Materials provided:
◇ ◇ ◇ ◇ ◇
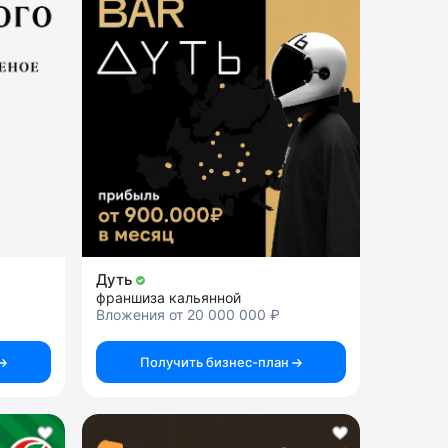
Дуть
франшиза кальянной
Вложения от 20 000 000 ₽
Получить бизнес-план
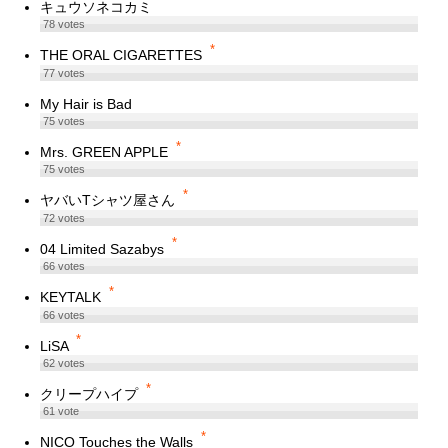
キュウソネコカミ
78
votes
*
THE ORAL CIGARETTES
77
votes
My Hair is Bad
75
votes
*
Mrs. GREEN APPLE
75
votes
*
ヤバいTシャツ屋さん
72
votes
*
04 Limited Sazabys
66
votes
*
KEYTALK
66
votes
*
LiSA
62
votes
*
クリープハイプ
61
vote
*
NICO Touches the Walls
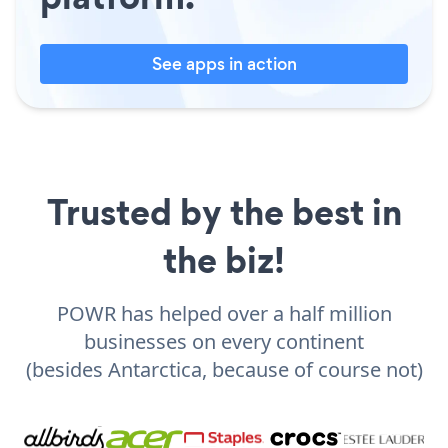
See apps in action
Trusted by the best in
the biz!
POWR has helped over a half million
businesses on every continent
(besides Antarctica, because of course not)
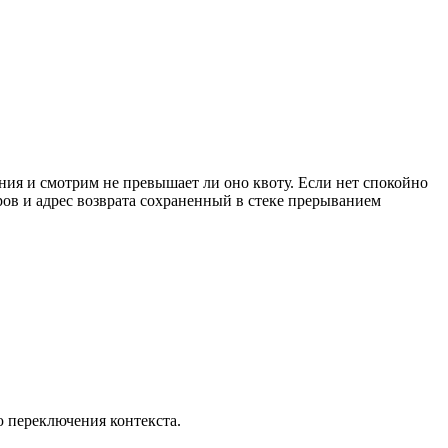
ния и смотрим не превышает ли оно квоту. Если нет спокойно
ров и адрес возврата сохраненный в стеке прерыванием
ю переключения контекста.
◇ ◇ ◇ ◇ ◇
Work task: Give the records again exactly as they stand, so that only the pictures are missing.

Result:
Дуть
франшиза кальянной
Вложения от 20 000 000 ₽
Получить бизнес-план
キュウソネコカミ
78
votes
*
THE ORAL CIGARETTES
77
votes
My Hair is Bad
75
votes
*
Mrs. GREEN APPLE
75
votes
*
ヤバいTシャツ屋さん
72
votes
*
04 Limited Sazabys
66
votes
*
KEYTALK
66
votes
*
LiSA
62
votes
*
クリープハイプ
61
vote
*
NICO Touches the Walls
See apps in action
Trusted by the best in
the biz!
POWR has helped over a half million
businesses on every continent
(besides Antarctica, because of course not)
ния и смотрим не превышает ли оно квоту. Если нет спокойно
ров и адрес возврата сохраненный в стеке прерыванием
ю переключения контекста.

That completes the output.